Segment Start: Dataset entries

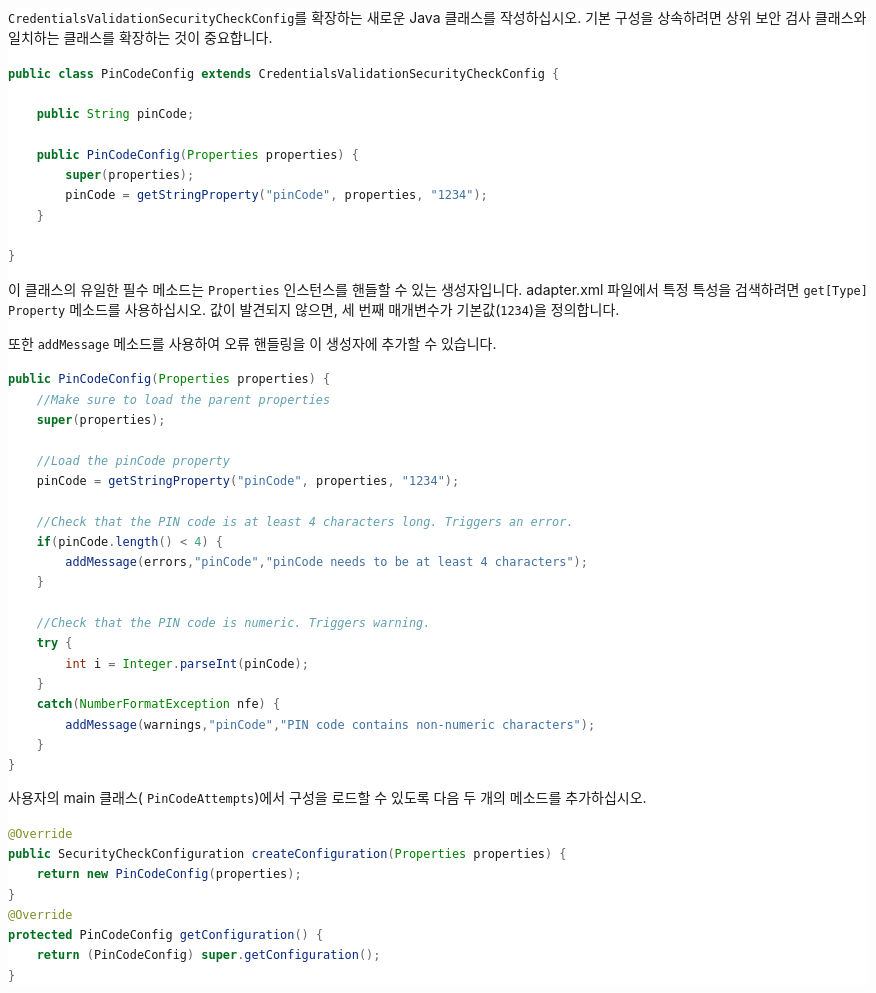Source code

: `CredentialsValidationSecurityCheckConfig`를 확장하는 새로운 Java 클래스를 작성하십시오. 기본 구성을 상속하려면 상위 보안 검사 클래스와 일치하는 클래스를 확장하는 것이 중요합니다.

```java
public class PinCodeConfig extends CredentialsValidationSecurityCheckConfig {

    public String pinCode;

    public PinCodeConfig(Properties properties) {
        super(properties);
        pinCode = getStringProperty("pinCode", properties, "1234");
    }

}
```

이 클래스의 유일한 필수 메소드는 `Properties` 인스턴스를 핸들할 수 있는 생성자입니다. adapter.xml 파일에서 특정 특성을 검색하려면 `get[Type]Property` 메소드를 사용하십시오. 값이 발견되지 않으면, 세 번째 매개변수가 기본값(`1234`)을 정의합니다.

또한 `addMessage` 메소드를 사용하여 오류 핸들링을 이 생성자에 추가할 수 있습니다.

```java
public PinCodeConfig(Properties properties) {
    //Make sure to load the parent properties
    super(properties);

    //Load the pinCode property
    pinCode = getStringProperty("pinCode", properties, "1234");

    //Check that the PIN code is at least 4 characters long. Triggers an error.
    if(pinCode.length() < 4) {
        addMessage(errors,"pinCode","pinCode needs to be at least 4 characters");
    }

    //Check that the PIN code is numeric. Triggers warning.
    try {
        int i = Integer.parseInt(pinCode);
    }
    catch(NumberFormatException nfe) {
        addMessage(warnings,"pinCode","PIN code contains non-numeric characters");
    }
}
```

사용자의 main 클래스( `PinCodeAttempts`)에서 구성을 로드할 수 있도록 다음 두 개의 메소드를 추가하십시오.

```java
@Override
public SecurityCheckConfiguration createConfiguration(Properties properties) {
    return new PinCodeConfig(properties);
}
@Override
protected PinCodeConfig getConfiguration() {
    return (PinCodeConfig) super.getConfiguration();
}
```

Segment End: Dataset entries

Exercise prompt: Look through the material above for "Triggers" and copy the lines that have it.

Exercise solution:
    //Check that the PIN code is at least 4 characters long. Triggers an error.
    //Check that the PIN code is numeric. Triggers warning.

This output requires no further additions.